Harvey, who is the AFL’s games record holder, said the biggest challenge facing the game was improving the struggling clubs, rather than fixing broken rules or congestion.
“You look at Carlton and you look at Gold Coast who have been the main two teams this year, who have struggled and have had 100-point defeats - that’s probably the only thing wrong with the competition,” Harvey told the Herald Sun.
“Those teams not being able to climb the ladder as quick as everyone else.
“That’s why the priority pick works, and I think if you don’t make the finals for three or four years in a row, bang, you get one.”
Clubs are heavily opposed to the AFL handing out priority picks at the start of the draft order inside the top-five selections.
On Sunday Western Bulldogs coach Luke Beveridge says he would be “disappointed” if the AFL made a shock ruling to hand clubs pre-draft priority picks ahead of his team’s No. 6 draft selection.
“I would be pretty disappointed if these compensation picks come in before us in the draft.

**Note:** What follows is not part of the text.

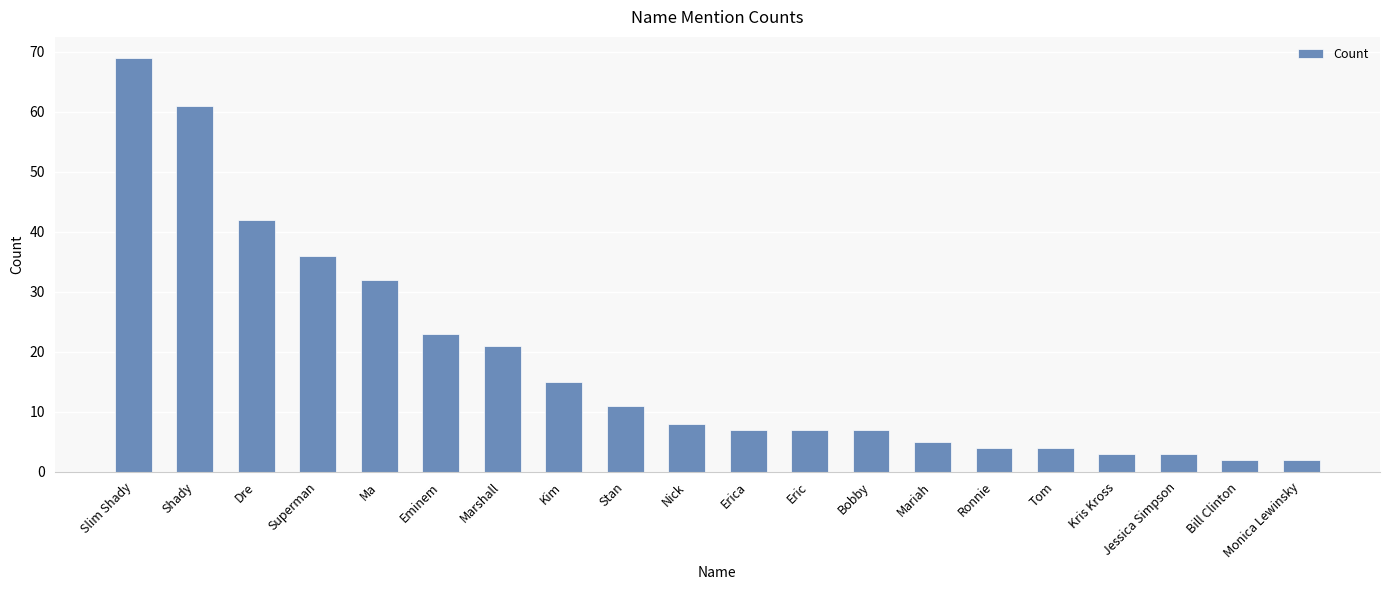

What is the minimum value shown in the chart?

2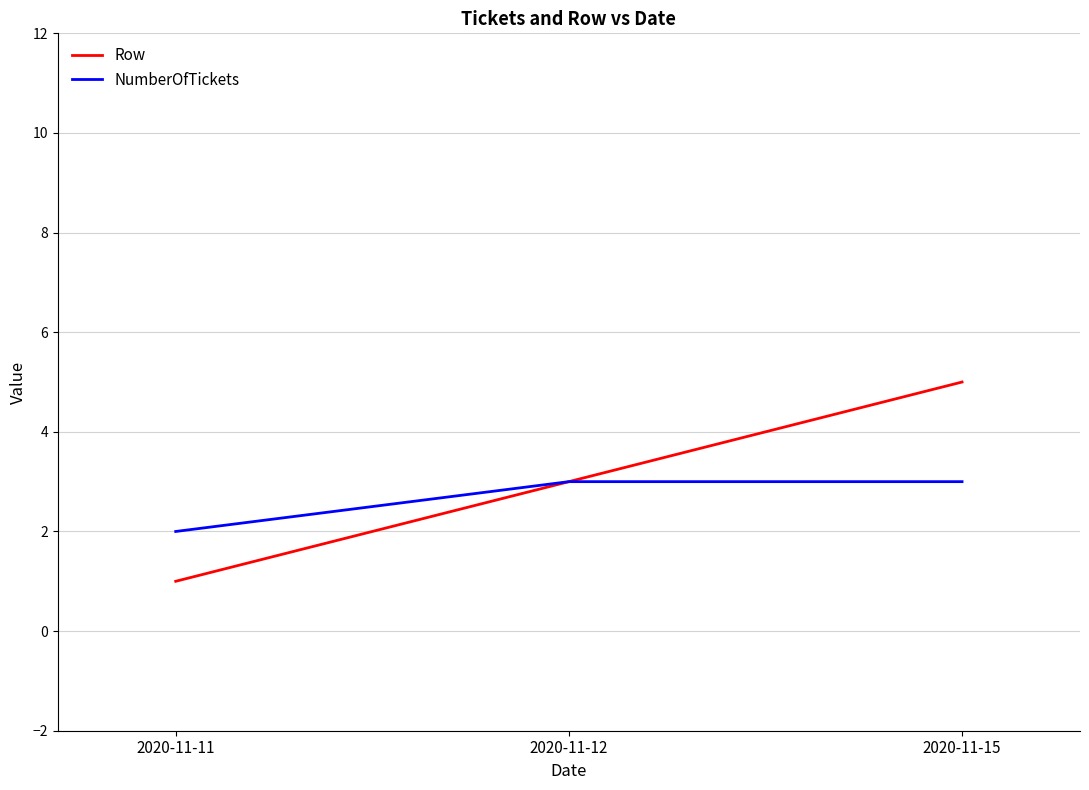

How many categories are shown in the chart?

3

Our demographic as far as youth versus mature age isn’t dissimilar,” he said.
“We are where we are on the ladder and we are building again but who knows how far away that is.

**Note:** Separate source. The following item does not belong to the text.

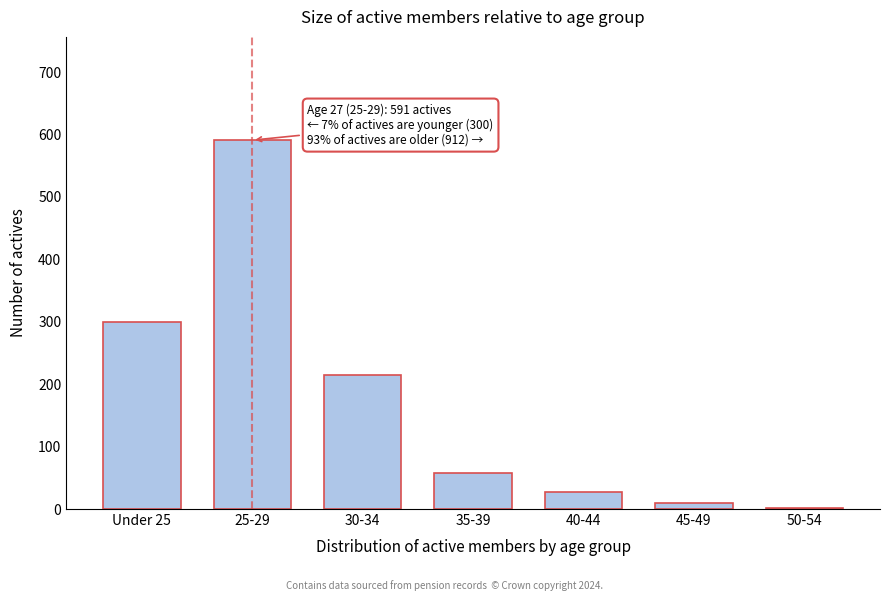

Reading left to right, extract all data points from this chart.

Under 25=300	25-29=591	30-34=215	35-39=57	40-44=28	45-49=10	50-54=2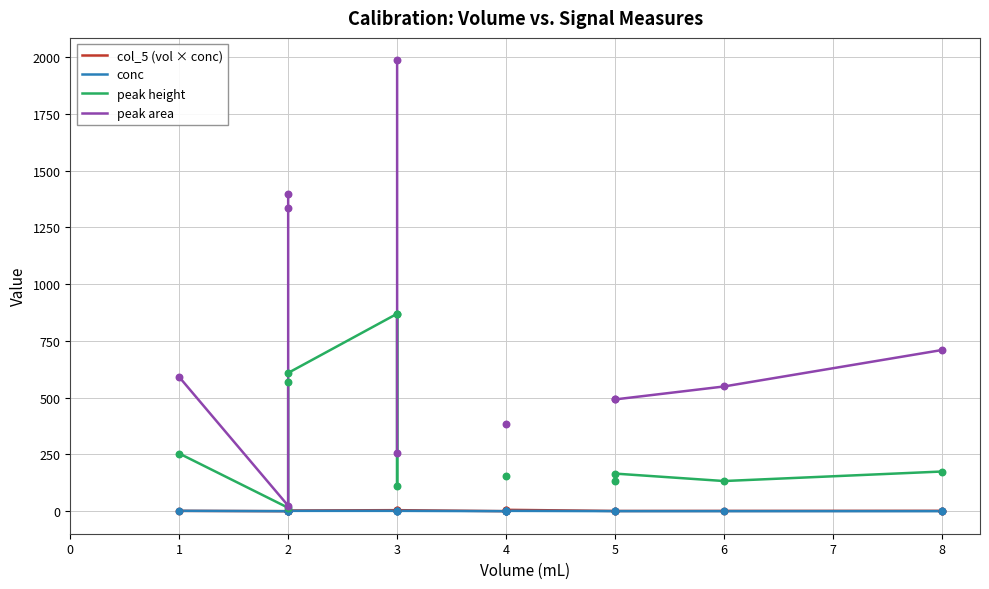

Which series has the largest Y range (max minus min)?

peak area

“If there is compensation there, we would hope they are at the back end of the first round or of the variety where you can trade it for mature-age talent.
“We anticipate an extra pick in there between ours and our first pick because of (Tom) Lynch but other than that I would hope there is nothing fresh in there between us and Lynch.”

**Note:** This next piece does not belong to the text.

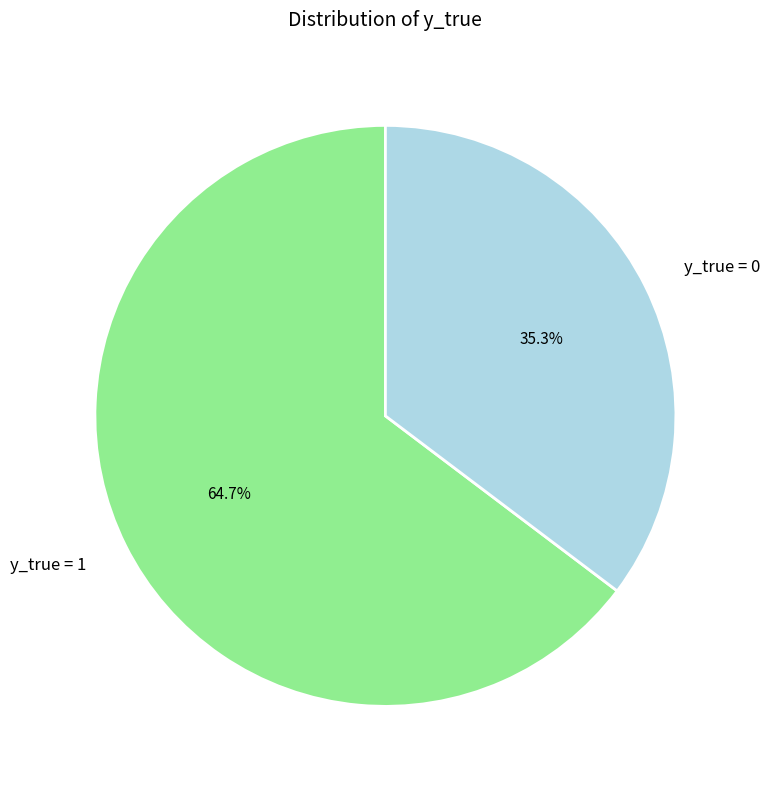

Is there a majority slice in this chart?

Yes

Melbourne was in 2013 fined $500,000 for tanking in the 2009 season.
Harvey suggested an extra draft choice in between picks 10 and 20, which would be inserted into the draft order once all the non-finalists had received their first selections, would work best.
“It’s a great idea because extra pick is not at the start of the first round, which has been a problem in the past, and it’s not at the end of the first round, it’s right in the middle of the first round of the draft, which is perfect,” Harvey said.
“No one is going to tank to get this extra pick because if you miss finals two years in a row, you still want to play finals because the Bulldogs won a flag from seventh two years ago.
“So you still want to play finals no matter what.”
But Swans’ mastermind Roos said bottom-placed clubs such as Gold Coast and Carlton would benefit more from additional mature-age players.
He said the introduction of free agency had “created a monster” and that the addition of two new expansion teams had “diluted the talent pool”.
“It is not just one thing that you have to change, you have to change the system because it is completely broken, it’s not working,” Roos said on Triple M.
“So to think you can give one extra pick to the bottom-four teams and think that’s going to make a difference is farcical, because if you get that pick wrong, what happens?
“It makes no difference whatsoever.
“You have already given out draft picks hand-over-fist, which hasn’t worked.
“Why wouldn’t we give the bottom teams five extra players and they have to be between 21-24 years old, so you are getting guys from state leagues who have busted their backsides (to play AFL).
“They are going to make difference, they are going to buy into a system.”
HOW IT WOULD WORK
Every club which misses finals receives a draft pick in order.
Then, every club which has missed finals for four-straight seasons receives a bonus pick, starting with the lowest-placed club at No. 11.
Those clubs alternate bonus selections with the finalists’ first picks.
HOW THE 2018 DRAFT WOULD LOOK:
1. Carlton
2. Gold Coast
3. St Kilda
4. Brisbane
5. Fremantle
6. Western Bulldogs
7. Adelaide
8. Essendon
9. North Melbourne
10. Port Adelaide
11. CARLTON (bonus)
12. Geelong
13. GOLD COAST (bonus)
14. Melbourne
15. ST KILDA (bonus)
16. GWS Giants
17. BRISBANE (bonus)
18. Sydney Swans
19. Hawthorn
20. Collingwood
21. West Coast
22. Richmond
* before yesterday’s West Coast — Melbourne game.